◆ Exercise objective ◆
Print, word for word, everything from the beginning of the records down to and including the line that contains "y fotos para".

◆ Raw data ◆
◆ ◆ ◆ ◆ ◆ ◆ ◆

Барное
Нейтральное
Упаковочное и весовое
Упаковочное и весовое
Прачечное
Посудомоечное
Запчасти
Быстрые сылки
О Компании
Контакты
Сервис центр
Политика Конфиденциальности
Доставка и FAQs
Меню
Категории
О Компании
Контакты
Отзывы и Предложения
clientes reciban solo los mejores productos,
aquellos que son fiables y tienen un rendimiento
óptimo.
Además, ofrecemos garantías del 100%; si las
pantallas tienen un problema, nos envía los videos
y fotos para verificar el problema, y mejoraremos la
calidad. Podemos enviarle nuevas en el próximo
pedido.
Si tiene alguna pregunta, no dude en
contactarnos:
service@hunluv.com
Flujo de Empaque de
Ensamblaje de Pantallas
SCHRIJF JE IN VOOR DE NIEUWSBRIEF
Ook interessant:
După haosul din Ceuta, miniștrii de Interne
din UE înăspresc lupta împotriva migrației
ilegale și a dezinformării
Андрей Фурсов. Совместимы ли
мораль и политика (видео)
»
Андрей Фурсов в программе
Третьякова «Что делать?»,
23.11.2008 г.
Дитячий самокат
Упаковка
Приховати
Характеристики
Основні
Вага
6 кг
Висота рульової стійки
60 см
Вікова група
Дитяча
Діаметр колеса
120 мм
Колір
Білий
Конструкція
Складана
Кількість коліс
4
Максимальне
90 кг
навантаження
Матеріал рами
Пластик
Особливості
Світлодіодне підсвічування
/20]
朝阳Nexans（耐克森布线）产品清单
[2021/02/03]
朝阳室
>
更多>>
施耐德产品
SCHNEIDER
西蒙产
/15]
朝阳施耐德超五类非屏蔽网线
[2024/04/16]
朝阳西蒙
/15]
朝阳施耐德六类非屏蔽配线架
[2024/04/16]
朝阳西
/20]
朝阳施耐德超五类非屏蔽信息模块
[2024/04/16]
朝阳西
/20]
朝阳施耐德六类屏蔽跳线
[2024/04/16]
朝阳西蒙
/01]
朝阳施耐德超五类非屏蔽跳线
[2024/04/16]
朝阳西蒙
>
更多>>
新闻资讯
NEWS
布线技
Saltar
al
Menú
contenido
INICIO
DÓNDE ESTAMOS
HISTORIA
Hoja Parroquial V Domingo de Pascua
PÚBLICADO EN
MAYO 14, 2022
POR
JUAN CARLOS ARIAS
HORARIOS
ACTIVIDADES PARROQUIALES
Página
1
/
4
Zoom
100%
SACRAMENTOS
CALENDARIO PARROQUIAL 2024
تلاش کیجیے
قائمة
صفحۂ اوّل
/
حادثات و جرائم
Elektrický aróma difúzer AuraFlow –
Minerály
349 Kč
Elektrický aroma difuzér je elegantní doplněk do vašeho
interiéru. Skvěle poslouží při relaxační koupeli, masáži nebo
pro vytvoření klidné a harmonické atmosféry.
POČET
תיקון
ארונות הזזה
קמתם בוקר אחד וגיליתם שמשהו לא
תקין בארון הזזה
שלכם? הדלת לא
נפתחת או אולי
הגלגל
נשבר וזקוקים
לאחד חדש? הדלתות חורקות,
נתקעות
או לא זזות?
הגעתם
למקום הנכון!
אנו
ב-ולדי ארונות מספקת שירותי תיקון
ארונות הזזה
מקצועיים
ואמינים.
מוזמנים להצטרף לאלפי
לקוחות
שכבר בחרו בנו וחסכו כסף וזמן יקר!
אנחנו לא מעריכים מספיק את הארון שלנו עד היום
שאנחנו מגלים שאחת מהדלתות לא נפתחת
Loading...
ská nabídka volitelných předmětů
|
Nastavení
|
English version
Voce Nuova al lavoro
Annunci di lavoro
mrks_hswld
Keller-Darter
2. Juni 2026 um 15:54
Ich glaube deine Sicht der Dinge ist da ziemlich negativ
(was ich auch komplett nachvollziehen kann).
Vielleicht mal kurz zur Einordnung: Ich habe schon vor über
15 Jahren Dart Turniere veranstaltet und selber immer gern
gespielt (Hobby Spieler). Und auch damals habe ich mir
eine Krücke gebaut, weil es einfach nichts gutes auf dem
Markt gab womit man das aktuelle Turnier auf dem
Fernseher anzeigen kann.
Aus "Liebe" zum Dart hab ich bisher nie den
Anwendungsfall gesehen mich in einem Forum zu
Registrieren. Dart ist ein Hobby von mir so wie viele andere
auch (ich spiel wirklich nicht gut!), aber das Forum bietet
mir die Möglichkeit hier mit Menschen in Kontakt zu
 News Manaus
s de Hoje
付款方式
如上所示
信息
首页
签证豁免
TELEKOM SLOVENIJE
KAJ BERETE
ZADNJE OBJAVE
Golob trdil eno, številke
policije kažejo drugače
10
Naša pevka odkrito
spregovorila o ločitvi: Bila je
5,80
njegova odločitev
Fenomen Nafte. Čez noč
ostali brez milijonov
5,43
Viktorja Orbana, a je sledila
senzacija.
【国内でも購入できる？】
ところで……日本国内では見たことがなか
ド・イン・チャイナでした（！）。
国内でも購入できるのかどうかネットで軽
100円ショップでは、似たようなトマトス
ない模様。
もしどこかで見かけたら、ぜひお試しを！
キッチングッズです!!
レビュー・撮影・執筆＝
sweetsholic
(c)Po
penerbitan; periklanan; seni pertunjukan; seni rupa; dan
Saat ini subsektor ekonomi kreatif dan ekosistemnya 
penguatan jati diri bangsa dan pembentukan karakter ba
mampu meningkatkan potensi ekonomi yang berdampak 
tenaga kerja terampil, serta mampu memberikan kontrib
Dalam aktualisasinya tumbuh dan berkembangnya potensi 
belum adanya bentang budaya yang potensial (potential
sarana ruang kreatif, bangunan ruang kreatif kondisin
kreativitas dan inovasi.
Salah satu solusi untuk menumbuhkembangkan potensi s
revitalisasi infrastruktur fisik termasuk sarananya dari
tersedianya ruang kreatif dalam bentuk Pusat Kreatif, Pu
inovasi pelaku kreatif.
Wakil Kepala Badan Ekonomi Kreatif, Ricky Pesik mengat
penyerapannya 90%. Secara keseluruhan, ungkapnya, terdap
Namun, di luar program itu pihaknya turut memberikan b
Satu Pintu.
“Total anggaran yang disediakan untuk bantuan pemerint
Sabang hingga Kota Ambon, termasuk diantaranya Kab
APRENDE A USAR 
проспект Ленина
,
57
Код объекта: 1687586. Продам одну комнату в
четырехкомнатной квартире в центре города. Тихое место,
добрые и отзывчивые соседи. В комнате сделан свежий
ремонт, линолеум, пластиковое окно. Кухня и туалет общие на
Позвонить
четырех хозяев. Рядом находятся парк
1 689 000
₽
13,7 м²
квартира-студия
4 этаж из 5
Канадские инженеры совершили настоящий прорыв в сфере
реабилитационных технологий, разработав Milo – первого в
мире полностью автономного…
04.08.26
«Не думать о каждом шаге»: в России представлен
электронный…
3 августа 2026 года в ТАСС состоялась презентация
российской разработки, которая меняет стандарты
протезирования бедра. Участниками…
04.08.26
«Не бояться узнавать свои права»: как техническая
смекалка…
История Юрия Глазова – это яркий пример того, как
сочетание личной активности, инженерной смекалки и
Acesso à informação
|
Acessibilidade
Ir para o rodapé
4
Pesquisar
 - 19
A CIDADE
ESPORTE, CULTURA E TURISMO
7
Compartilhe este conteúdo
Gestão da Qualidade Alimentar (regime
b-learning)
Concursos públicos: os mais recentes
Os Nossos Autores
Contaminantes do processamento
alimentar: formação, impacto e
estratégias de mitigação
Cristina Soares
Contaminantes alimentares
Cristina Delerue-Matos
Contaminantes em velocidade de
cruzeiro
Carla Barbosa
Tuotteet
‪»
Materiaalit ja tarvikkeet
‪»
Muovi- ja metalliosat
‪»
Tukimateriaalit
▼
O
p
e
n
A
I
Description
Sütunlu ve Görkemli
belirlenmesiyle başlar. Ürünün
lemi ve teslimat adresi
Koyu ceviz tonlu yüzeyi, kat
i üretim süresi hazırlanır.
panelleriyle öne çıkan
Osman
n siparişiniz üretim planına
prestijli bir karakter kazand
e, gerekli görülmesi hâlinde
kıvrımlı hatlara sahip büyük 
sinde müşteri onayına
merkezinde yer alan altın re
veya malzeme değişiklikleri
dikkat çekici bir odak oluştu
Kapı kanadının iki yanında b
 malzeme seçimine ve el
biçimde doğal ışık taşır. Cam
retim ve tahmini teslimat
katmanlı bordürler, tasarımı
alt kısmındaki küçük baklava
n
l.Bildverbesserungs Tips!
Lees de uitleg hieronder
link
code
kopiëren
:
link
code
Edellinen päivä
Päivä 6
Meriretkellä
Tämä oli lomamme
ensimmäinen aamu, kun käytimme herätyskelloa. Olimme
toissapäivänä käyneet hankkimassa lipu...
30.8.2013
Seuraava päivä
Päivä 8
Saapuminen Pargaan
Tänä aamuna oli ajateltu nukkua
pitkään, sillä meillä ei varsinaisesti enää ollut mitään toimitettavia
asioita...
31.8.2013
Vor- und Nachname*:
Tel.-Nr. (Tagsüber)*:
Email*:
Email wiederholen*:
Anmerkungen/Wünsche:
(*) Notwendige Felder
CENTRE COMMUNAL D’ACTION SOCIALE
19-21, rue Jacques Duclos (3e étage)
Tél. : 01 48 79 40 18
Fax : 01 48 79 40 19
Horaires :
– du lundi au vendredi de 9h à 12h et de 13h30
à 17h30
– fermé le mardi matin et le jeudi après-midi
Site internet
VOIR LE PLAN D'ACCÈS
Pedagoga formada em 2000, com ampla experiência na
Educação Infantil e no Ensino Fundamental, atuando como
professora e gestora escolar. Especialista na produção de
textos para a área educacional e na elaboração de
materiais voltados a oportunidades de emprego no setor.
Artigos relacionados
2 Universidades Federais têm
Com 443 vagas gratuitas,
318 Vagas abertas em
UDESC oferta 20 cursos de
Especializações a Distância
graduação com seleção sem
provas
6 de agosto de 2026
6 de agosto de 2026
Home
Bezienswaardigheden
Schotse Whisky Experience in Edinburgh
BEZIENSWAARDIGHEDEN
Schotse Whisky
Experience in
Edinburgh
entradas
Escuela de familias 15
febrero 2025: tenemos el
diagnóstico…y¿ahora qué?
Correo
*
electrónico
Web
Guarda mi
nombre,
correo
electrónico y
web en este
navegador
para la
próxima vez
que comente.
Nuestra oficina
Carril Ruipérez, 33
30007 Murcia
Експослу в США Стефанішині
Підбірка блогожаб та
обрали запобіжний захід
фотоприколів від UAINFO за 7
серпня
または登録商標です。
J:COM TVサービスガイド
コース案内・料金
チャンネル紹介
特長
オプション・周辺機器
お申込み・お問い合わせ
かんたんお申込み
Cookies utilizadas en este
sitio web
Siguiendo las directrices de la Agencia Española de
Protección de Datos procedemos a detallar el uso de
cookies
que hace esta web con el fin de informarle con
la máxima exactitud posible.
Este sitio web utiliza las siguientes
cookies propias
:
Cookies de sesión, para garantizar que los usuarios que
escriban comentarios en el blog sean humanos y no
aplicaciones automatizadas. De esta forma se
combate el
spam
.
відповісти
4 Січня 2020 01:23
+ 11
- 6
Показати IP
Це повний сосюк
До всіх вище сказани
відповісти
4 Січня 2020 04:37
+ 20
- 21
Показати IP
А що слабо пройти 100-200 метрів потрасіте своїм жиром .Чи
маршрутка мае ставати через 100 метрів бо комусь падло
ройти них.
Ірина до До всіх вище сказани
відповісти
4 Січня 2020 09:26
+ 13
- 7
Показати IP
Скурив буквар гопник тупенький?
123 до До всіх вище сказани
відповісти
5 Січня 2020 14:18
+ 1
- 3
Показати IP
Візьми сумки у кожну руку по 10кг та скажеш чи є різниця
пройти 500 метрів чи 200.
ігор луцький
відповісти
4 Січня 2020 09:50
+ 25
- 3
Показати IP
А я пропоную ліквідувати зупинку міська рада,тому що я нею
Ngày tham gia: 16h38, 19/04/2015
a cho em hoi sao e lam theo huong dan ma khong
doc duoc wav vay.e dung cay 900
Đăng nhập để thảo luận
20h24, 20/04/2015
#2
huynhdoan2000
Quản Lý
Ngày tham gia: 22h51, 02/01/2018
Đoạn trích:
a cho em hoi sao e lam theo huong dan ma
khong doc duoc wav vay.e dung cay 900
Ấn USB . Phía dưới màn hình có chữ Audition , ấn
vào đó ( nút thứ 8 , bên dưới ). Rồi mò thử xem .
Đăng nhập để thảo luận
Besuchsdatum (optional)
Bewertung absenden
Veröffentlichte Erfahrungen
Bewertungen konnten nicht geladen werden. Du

◆ ◆ ◆ ◆ ◆ ◆ ◆

◆ Response ◆
Барное
Нейтральное
Упаковочное и весовое
Упаковочное и весовое
Прачечное
Посудомоечное
Запчасти
Быстрые сылки
О Компании
Контакты
Сервис центр
Политика Конфиденциальности
Доставка и FAQs
Меню
Категории
О Компании
Контакты
Отзывы и Предложения
clientes reciban solo los mejores productos,
aquellos que son fiables y tienen un rendimiento
óptimo.
Además, ofrecemos garantías del 100%; si las
pantallas tienen un problema, nos envía los videos
y fotos para verificar el problema, y mejoraremos la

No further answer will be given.